Reputation: 559
Suppose I have a DataFrame such as:
col1 col2
0 1 A
1 2 B
2 6 A
3 5 C
4 9 C
5 3 A
6 5 B
And multiple lists such as:
list_1 = [1, 2, 4]
list_2 = [3, 8]
list_3 = [5, 6, 7, 9]
I can update the value of col2
depending on whether the value of col1
is included in a list, for example:
for i in list_1:
df.loc[df.col1 == i, 'col2'] = 'A'
for i in list_2:
df.loc[df.col1 == i, 'col2'] = 'B'
for i in list_3:
df.loc[df.col1 == i, 'col2'] = 'C'
However this is very slow. With a dataframe of 30,000 rows, and each list containing approx 5,000-10,000 items, it can take a long time to calculate, especially compared to other pandas operations. Is there a better (faster) way of doing this?
Upvotes: 5
Views: 2343
Reputation: 12068
I would suggest iterating through your lists with a dictionary using conditional updating:
# Create your update dictionary
col_dict = {
"A":[1, 2, 4],
"B":[3, 8],
"C":[5, 6, 7, 9]
}
# Iterate and update
for key, value in col_dict.items():
# key is the col name; value is the lookup list
df["col2"] = np.where(df["col1"].isin(value), key, df["col2"])

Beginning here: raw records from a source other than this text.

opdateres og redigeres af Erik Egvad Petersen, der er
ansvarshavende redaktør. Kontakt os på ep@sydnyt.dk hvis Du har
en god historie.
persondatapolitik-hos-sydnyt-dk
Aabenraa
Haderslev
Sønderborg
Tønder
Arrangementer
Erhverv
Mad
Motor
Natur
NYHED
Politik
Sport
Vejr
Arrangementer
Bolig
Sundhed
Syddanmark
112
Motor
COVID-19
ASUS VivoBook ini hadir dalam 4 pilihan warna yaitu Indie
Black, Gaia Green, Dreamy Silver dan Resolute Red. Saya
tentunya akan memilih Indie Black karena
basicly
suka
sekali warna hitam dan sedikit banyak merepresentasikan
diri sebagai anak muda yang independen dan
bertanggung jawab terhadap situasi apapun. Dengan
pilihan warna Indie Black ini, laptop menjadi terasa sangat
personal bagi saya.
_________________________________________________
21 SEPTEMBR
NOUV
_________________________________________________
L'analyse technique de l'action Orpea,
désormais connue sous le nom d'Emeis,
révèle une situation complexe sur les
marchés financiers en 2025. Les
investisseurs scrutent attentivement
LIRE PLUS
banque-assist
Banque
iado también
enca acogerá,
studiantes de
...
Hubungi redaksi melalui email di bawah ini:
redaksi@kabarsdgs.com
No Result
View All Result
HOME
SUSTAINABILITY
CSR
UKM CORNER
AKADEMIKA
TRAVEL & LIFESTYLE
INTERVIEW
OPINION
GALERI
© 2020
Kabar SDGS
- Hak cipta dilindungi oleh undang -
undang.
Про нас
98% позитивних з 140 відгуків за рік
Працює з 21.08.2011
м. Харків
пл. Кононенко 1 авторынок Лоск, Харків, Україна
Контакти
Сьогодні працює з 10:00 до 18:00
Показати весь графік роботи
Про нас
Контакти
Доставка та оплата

There is a concern of overwriting values – since a row can technically match multiple lists. How those updates are reconciled is not obvious.
If rows don't match multiple keys, consider a dynamic programming approach where a running index of "unmatched" rows are used for each iteration, updating as your proceed so that the number of rows you're iterating through are fewer with each iteration.
Upvotes: 1
Reputation: 75080
You can use isin
with np.select
here:
df['col2'] = (np.select([df['col1'].isin(list_1),
df['col1'].isin(list_2),
df['col1'].isin(list_3)]
,['A','B','C']))
With Map
:
d = dict(zip(map(tuple,[list_1,list_2,list_3]),['A','B','C']))

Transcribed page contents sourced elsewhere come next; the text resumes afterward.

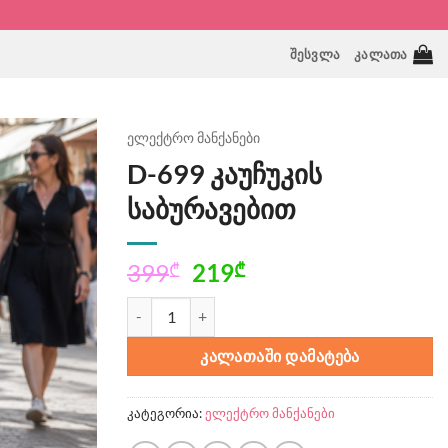
ᲨᲔᲡᲕᲚᲐ
ᲙᲐᲚᲐᲗᲐ
ელექტრო მანქანები
D-699 კაუჩუკის
საბურავებით
Original
Current
399
219
₾
₾
price
price
რაოდენობა: D-699 კაუჩუკის საბურავებით
was:
is:
399₾.
219₾.
ᲙᲐᲚᲐᲗᲐᲨᲘ ᲓᲐᲛᲐᲢᲔᲑᲐ
კატეგორია:
ელექტრო მანქანები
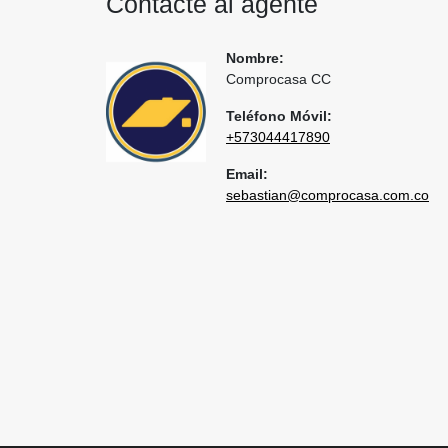
Contacte al agente
Nombre:
Comprocasa CC
Teléfono Móvil:
+573044417890
Email:
sebastian@comprocasa.com.co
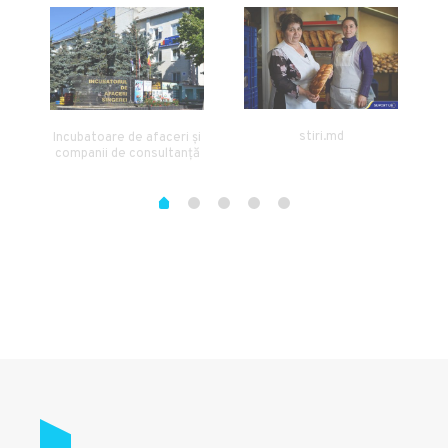
stiri.md
Incubatoare de afaceri și
companii de consultanță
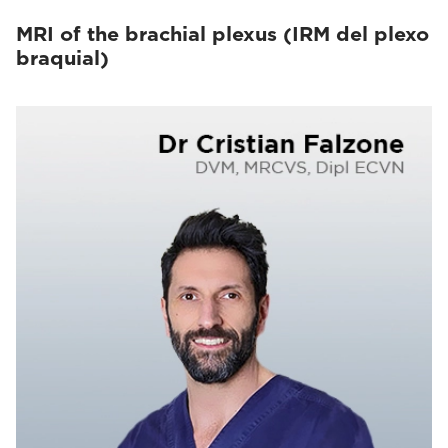
MRI of the brachial plexus (IRM del plexo
braquial)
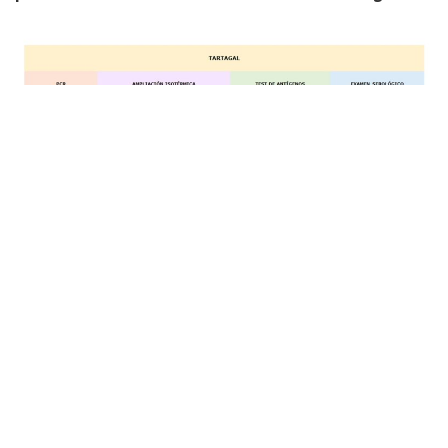
»Datos: Dirección General de Coordinación Epidemiológica dependiente del Ministerio de
Salud Pública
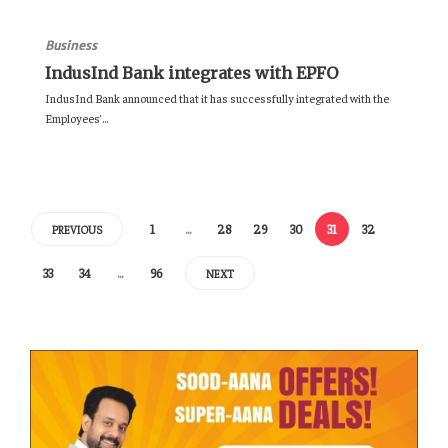
Business
IndusInd Bank integrates with EPFO
IndusInd Bank announced that it has successfully integrated with the
Employees’...
1
…
28
29
30
31
32
PREVIOUS
33
34
…
96
NEXT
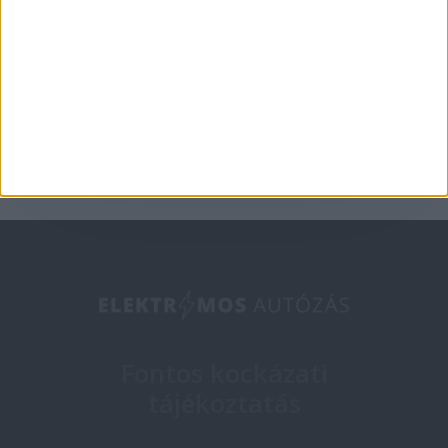
about electric cars
2018-12-19
Fontos kockázati
tájékoztatás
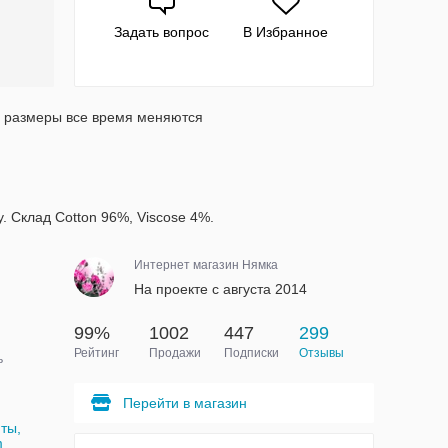
Задать вопрос
В Избранное
, размеры все время меняются
y. Склад Cotton 96%, Viscose 4%.
Интернет магазин Нямка
На проекте с августа 2014
99%
1002
447
299
Рейтинг
Продажи
Подписки
Отзывы
ь
Перейти в магазин
ты,
m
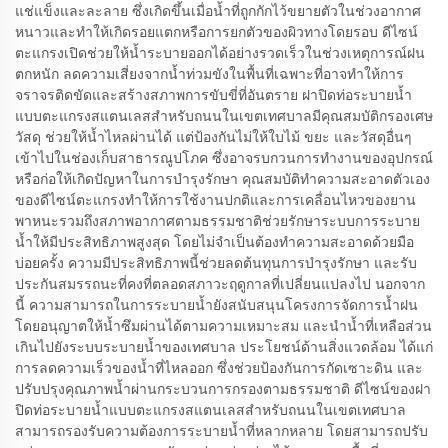
แช่แข็งและละลาย ซึ่งเกิดขึ้นเมื่อน้ำที่ถูกกักไว้ขยายตัวในช่วงอากาศ
หนาวและทำให้เกิดรอยแตกหรือการยกตัวของผิวทางโดยรอบ ดีไซน์
ตะแกรงเปิดช่วยให้น้ำระบายออกได้อย่างรวดเร็วในช่วงเหตุการณ์ฝน
ตกหนัก ลดความเสี่ยงจากน้ำท่วมขังในพื้นที่เฉพาะที่อาจทำให้การ
จราจรติดขัดและสร้างสภาพการขับขี่ที่อันตราย ฝาปิดท่อระบายน้ำ
แบบตะแกรงสแตนเลสสำหรับถนนในเขตเทศบาลมีคุณสมบัติกรองเศษ
วัสดุ ช่วยให้น้ำไหลผ่านได้ แต่ป้องกันไม่ให้ใบไม้ ขยะ และวัสดุอื่นๆ
เข้าไปในช่องเก็บสาธารณูปโภค ซึ่งอาจรบกวนการทำงานของอุปกรณ์
หรือก่อให้เกิดปัญหาในการบำรุงรักษา คุณสมบัติทำความสะอาดตัวเอง
ของดีไซน์ตะแกรงทำให้การใช้งานปกติและการเคลื่อนไหวของยาน
พาหนะรวมถึงสภาพอากาศตามธรรมชาติช่วยรักษาระบบการระบาย
น้ำให้มีประสิทธิภาพสูงสุด โดยไม่จำเป็นต้องทำความสะอาดด้วยมือ
บ่อยครั้ง ความมีประสิทธิภาพนี้ช่วยลดต้นทุนการบำรุงรักษา และรับ
ประกันสมรรถนะที่คงที่ตลอดสภาวะฤดูกาลที่เปลี่ยนแปลงไป นอกจาก
นี้ ความสามารถในการระบายน้ำยังสนับสนุนโครงการจัดการน้ำฝน
โดยอนุญาตให้น้ำซึมผ่านได้ตามความเหมาะสม และนำน้ำที่เหลือส่วน
เกินไปยังระบบระบายน้ำของเทศบาล ประโยชน์ด้านสิ่งแวดล้อม ได้แก่
การลดความเร็วของน้ำที่ไหลออก ซึ่งช่วยป้องกันการกัดเซาะดิน และ
ปรับปรุงคุณภาพน้ำผ่านกระบวนการกรองตามธรรมชาติ ดีไซน์ของฝา
ปิดท่อระบายน้ำแบบตะแกรงสแตนเลสสำหรับถนนในเขตเทศบาล
สามารถรองรับความต้องการระบายน้ำที่หลากหลาย โดยสามารถปรับ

df['col2'] = df['col1'].map({val: v for k,v in d.items() for val in k})
col1 col2
0 1 A
1 2 A
2 6 C
3 5 C
4 9 C
5 3 B
6 5 C
Upvotes: 6
Reputation: 19947
You can first convert the lists to dicts and then map to col1.
d1 = {k:'A' for k in list_1}
d2 = {k:'B' for k in list_2}
d3 = {k:'C' for k in list_3}
df['col2'] = (
df.col1.apply(lambda x: d1.get(x,x))
.combine_first(df.col1.apply(lambda x: d2.get(x,x)))

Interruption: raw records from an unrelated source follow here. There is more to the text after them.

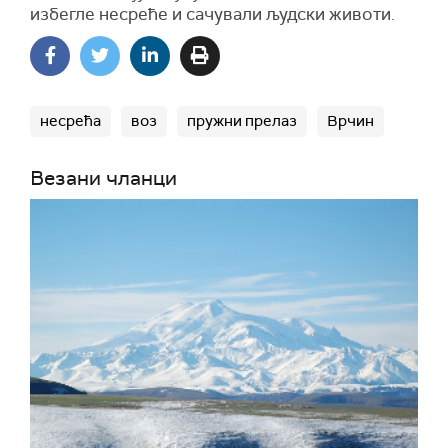
избегле несреће и сачували људски животи.
несрећа
воз
пружни прелаз
Врчин
Везани чланци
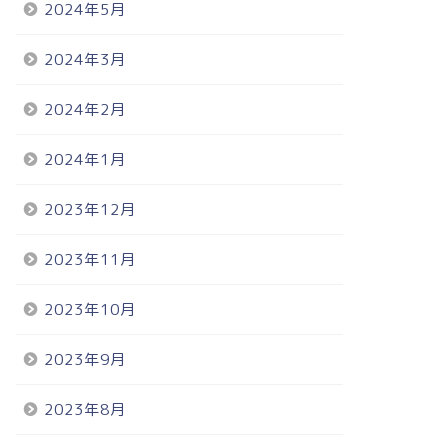
2024年5月
2024年3月
2024年2月
2024年1月
2023年12月
2023年11月
2023年10月
2023年9月
2023年8月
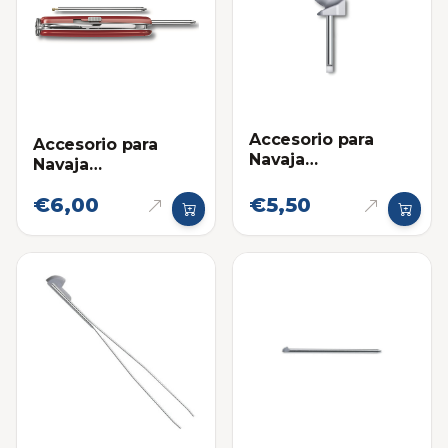
Accesorio para
Accesorio para
Navaja
Navaja
Multifuncional:
Multifuncional:
Destornillador
€6,00
€5,50
Bolígrafo Corto
Victorinox
Victorinox -
Repuesto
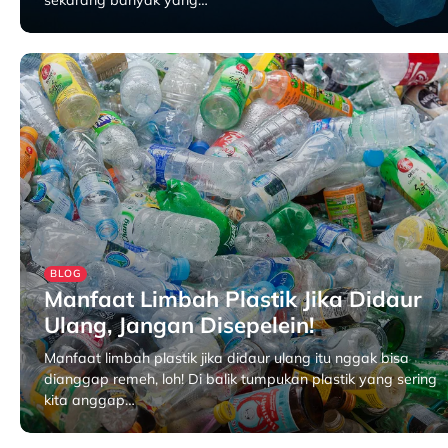
sekarang banyak yang…
April 17, 2025
BLOG
Manfaat Limbah Plastik Jika Didaur
Ulang, Jangan Disepelein!
Manfaat limbah plastik jika didaur ulang itu nggak bisa
dianggap remeh, loh! Di balik tumpukan plastik yang sering
kita anggap…
April 15, 2025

.combine_first(df.col1.apply(lambda x: d2.get(x,x)))
)
If there is no duplicates in the lists, you can make it even faster by merging them to a single dict:
d = {**{k:'A' for k in list_1},
**{k:'B' for k in list_2},
**{k:'C' for k in list_3}}
df['col2'] = df.col1.apply(lambda x: d.get(x,x))
Upvotes: 4